- [Records for the exercise]
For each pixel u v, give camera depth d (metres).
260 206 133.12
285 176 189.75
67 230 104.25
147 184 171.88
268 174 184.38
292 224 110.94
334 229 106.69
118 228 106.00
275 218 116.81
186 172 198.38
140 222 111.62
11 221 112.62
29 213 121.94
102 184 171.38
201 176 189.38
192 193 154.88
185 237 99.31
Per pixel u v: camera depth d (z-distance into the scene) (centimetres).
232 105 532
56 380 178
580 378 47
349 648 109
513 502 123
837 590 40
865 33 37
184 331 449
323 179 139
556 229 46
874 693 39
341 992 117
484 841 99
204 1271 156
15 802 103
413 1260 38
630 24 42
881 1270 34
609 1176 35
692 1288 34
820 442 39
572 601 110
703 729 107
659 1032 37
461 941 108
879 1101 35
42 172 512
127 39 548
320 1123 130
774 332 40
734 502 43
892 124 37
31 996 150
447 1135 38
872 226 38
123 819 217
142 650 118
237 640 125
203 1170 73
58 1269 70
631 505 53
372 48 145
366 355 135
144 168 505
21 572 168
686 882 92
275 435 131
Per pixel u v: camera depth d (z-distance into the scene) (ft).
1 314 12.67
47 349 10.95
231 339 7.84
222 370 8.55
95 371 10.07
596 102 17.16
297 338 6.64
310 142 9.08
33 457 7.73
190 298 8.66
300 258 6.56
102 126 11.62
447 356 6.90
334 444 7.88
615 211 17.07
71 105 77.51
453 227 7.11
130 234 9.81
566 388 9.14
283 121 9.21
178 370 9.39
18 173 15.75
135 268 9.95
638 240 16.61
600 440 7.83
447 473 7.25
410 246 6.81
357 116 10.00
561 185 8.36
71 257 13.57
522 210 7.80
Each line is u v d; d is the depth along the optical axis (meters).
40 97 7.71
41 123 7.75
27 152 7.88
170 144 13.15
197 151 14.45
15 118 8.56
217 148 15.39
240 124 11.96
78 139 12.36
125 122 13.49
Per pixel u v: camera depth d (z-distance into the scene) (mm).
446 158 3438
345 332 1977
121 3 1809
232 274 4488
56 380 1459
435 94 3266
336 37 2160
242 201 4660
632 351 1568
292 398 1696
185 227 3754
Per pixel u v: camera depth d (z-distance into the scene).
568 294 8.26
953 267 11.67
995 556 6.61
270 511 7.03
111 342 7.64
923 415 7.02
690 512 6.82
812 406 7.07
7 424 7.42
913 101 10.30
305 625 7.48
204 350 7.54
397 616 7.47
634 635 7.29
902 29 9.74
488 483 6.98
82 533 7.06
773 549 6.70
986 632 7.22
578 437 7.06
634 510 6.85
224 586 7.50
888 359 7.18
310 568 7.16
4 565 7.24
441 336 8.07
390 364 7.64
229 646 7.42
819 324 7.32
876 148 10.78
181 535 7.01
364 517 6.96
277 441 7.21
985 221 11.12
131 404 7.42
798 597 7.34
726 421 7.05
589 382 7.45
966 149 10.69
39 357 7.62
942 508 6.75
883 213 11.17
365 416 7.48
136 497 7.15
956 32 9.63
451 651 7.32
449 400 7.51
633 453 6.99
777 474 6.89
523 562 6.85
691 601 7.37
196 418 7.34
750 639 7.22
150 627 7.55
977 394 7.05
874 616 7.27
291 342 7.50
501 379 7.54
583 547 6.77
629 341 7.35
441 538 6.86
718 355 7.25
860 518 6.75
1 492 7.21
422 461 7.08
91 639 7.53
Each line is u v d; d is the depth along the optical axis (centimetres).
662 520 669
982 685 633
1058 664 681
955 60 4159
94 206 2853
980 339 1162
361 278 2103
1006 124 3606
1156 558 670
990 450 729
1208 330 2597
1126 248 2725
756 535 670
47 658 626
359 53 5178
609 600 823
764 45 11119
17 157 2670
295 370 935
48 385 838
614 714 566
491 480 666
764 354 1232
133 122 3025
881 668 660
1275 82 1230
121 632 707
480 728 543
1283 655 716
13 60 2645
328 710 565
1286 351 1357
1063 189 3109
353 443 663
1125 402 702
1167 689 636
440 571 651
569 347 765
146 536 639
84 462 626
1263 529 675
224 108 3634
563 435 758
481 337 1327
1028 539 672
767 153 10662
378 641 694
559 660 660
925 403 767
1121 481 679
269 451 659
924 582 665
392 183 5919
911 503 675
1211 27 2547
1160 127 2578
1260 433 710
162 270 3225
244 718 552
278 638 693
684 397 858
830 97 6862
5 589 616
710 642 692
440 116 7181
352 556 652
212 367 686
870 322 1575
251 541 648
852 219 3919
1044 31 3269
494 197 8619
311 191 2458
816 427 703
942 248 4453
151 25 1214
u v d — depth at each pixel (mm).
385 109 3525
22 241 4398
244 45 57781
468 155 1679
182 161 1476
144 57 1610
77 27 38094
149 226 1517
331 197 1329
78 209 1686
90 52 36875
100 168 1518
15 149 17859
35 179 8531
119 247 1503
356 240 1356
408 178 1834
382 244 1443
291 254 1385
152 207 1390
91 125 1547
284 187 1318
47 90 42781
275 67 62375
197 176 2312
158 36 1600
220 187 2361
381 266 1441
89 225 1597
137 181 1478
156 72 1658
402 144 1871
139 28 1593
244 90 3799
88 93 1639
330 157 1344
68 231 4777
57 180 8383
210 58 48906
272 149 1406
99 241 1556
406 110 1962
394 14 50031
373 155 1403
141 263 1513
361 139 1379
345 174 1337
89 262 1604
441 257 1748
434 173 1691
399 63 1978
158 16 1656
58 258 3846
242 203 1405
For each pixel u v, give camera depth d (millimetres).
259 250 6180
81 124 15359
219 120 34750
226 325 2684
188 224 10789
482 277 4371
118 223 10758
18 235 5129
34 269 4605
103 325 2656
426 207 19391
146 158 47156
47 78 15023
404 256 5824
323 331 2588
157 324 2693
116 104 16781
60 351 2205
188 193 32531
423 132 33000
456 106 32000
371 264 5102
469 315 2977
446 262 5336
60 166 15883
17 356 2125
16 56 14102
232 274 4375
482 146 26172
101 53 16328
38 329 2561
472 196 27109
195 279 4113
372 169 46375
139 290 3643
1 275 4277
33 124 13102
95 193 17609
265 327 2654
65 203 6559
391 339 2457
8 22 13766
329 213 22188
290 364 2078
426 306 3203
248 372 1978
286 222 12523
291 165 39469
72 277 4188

- [Aim of the task]
The answer consists of every line above in which the word "pixel" occurs.

- [Exercise answer]
For each pixel u v, give camera depth d (metres).
Per pixel u v: camera depth d (z-distance into the scene) (centimetres).
Per pixel u v: camera depth d (z-distance into the scene) (ft).
Per pixel u v: camera depth d (z-distance into the scene) (mm).
Per pixel u v: camera depth d (z-distance into the scene).
u v d — depth at each pixel (mm).
For each pixel u v, give camera depth d (millimetres).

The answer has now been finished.